Excerpted data
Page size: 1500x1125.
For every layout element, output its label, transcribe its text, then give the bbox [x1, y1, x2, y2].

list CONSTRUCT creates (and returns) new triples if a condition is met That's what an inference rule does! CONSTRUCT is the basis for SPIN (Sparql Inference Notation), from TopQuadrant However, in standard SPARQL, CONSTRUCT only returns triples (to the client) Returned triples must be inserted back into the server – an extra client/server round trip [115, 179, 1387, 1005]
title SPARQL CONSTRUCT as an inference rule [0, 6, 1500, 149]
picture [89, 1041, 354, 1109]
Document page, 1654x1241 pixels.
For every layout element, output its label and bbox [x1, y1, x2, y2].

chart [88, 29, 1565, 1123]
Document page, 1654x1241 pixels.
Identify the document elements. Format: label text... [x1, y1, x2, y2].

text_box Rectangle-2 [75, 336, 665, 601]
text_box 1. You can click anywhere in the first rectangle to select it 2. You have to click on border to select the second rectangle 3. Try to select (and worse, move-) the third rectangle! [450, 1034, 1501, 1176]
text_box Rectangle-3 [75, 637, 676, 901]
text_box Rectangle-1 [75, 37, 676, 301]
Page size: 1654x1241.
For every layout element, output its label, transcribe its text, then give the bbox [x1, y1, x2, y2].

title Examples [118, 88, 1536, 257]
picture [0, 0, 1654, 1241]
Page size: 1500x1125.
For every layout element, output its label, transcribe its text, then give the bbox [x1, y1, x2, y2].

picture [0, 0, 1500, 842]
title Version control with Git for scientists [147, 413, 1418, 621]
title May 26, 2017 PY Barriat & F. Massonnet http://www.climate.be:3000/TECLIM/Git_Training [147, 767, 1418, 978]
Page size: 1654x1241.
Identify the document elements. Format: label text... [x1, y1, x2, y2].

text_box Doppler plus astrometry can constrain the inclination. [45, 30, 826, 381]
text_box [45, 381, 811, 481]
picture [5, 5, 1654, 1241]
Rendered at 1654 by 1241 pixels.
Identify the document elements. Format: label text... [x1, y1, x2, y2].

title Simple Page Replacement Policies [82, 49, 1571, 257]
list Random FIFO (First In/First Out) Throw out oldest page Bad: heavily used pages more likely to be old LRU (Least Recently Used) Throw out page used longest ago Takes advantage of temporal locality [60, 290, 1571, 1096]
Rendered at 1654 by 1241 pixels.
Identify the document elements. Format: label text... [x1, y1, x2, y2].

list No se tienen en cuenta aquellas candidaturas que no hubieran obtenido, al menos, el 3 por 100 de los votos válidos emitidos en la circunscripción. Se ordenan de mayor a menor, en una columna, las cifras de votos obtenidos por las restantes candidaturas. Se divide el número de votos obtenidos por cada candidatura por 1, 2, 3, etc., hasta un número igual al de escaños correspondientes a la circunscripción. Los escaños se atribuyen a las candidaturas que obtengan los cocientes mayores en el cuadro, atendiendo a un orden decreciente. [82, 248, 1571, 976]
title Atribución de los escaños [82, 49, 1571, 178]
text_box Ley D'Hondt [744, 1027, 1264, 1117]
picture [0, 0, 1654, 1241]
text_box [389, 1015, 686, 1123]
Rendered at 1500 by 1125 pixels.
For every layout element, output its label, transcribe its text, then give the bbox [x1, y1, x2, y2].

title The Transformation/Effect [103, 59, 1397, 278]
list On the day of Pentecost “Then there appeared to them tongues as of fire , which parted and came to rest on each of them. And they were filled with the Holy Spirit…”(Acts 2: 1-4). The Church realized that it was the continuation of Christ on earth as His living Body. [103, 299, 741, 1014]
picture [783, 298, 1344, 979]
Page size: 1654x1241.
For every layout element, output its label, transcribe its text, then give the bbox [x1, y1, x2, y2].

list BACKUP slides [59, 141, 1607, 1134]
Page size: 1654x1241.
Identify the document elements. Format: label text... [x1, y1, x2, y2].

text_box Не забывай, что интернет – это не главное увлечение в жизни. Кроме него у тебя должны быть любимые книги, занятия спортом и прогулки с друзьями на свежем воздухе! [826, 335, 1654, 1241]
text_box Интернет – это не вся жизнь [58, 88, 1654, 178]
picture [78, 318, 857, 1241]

Problem requirements
Give every line of the data above as a JSON list of strings, one string per line, leaving out blank lines.

Solved problem
[
  "Page size: 1500x1125.",
  "For every layout element, output its label, transcribe its text, then give the bbox [x1, y1, x2, y2].",
  "list CONSTRUCT creates (and returns) new triples if a condition is met That's what an inference rule does! CONSTRUCT is the basis for SPIN (Sparql Inference Notation), from TopQuadrant However, in standard SPARQL, CONSTRUCT only returns triples (to the client) Returned triples must be inserted back into the server – an extra client/server round trip [115, 179, 1387, 1005]",
  "title SPARQL CONSTRUCT as an inference rule [0, 6, 1500, 149]",
  "picture [89, 1041, 354, 1109]",
  "Document page, 1654x1241 pixels.",
  "For every layout element, output its label and bbox [x1, y1, x2, y2].",
  "chart [88, 29, 1565, 1123]",
  "Document page, 1654x1241 pixels.",
  "Identify the document elements. Format: label text... [x1, y1, x2, y2].",
  "text_box Rectangle-2 [75, 336, 665, 601]",
  "text_box 1. You can click anywhere in the first rectangle to select it 2. You have to click on border to select the second rectangle 3. Try to select (and worse, move-) the third rectangle! [450, 1034, 1501, 1176]",
  "text_box Rectangle-3 [75, 637, 676, 901]",
  "text_box Rectangle-1 [75, 37, 676, 301]",
  "Page size: 1654x1241.",
  "For every layout element, output its label, transcribe its text, then give the bbox [x1, y1, x2, y2].",
  "title Examples [118, 88, 1536, 257]",
  "picture [0, 0, 1654, 1241]",
  "Page size: 1500x1125.",
  "For every layout element, output its label, transcribe its text, then give the bbox [x1, y1, x2, y2].",
  "picture [0, 0, 1500, 842]",
  "title Version control with Git for scientists [147, 413, 1418, 621]",
  "title May 26, 2017 PY Barriat & F. Massonnet http://www.climate.be:3000/TECLIM/Git_Training [147, 767, 1418, 978]",
  "Page size: 1654x1241.",
  "Identify the document elements. Format: label text... [x1, y1, x2, y2].",
  "text_box Doppler plus astrometry can constrain the inclination. [45, 30, 826, 381]",
  "text_box [45, 381, 811, 481]",
  "picture [5, 5, 1654, 1241]",
  "Rendered at 1654 by 1241 pixels.",
  "Identify the document elements. Format: label text... [x1, y1, x2, y2].",
  "title Simple Page Replacement Policies [82, 49, 1571, 257]",
  "list Random FIFO (First In/First Out) Throw out oldest page Bad: heavily used pages more likely to be old LRU (Least Recently Used) Throw out page used longest ago Takes advantage of temporal locality [60, 290, 1571, 1096]",
  "Rendered at 1654 by 1241 pixels.",
  "Identify the document elements. Format: label text... [x1, y1, x2, y2].",
  "list No se tienen en cuenta aquellas candidaturas que no hubieran obtenido, al menos, el 3 por 100 de los votos válidos emitidos en la circunscripción. Se ordenan de mayor a menor, en una columna, las cifras de votos obtenidos por las restantes candidaturas. Se divide el número de votos obtenidos por cada candidatura por 1, 2, 3, etc., hasta un número igual al de escaños correspondientes a la circunscripción. Los escaños se atribuyen a las candidaturas que obtengan los cocientes mayores en el cuadro, atendiendo a un orden decreciente. [82, 248, 1571, 976]",
  "title Atribución de los escaños [82, 49, 1571, 178]",
  "text_box Ley D'Hondt [744, 1027, 1264, 1117]",
  "picture [0, 0, 1654, 1241]",
  "text_box [389, 1015, 686, 1123]",
  "Rendered at 1500 by 1125 pixels.",
  "For every layout element, output its label, transcribe its text, then give the bbox [x1, y1, x2, y2].",
  "title The Transformation/Effect [103, 59, 1397, 278]",
  "list On the day of Pentecost “Then there appeared to them tongues as of fire , which parted and came to rest on each of them. And they were filled with the Holy Spirit…”(Acts 2: 1-4). The Church realized that it was the continuation of Christ on earth as His living Body. [103, 299, 741, 1014]",
  "picture [783, 298, 1344, 979]",
  "Page size: 1654x1241.",
  "For every layout element, output its label, transcribe its text, then give the bbox [x1, y1, x2, y2].",
  "list BACKUP slides [59, 141, 1607, 1134]",
  "Page size: 1654x1241.",
  "Identify the document elements. Format: label text... [x1, y1, x2, y2].",
  "text_box Не забывай, что интернет – это не главное увлечение в жизни. Кроме него у тебя должны быть любимые книги, занятия спортом и прогулки с друзьями на свежем воздухе! [826, 335, 1654, 1241]",
  "text_box Интернет – это не вся жизнь [58, 88, 1654, 178]",
  "picture [78, 318, 857, 1241]"
]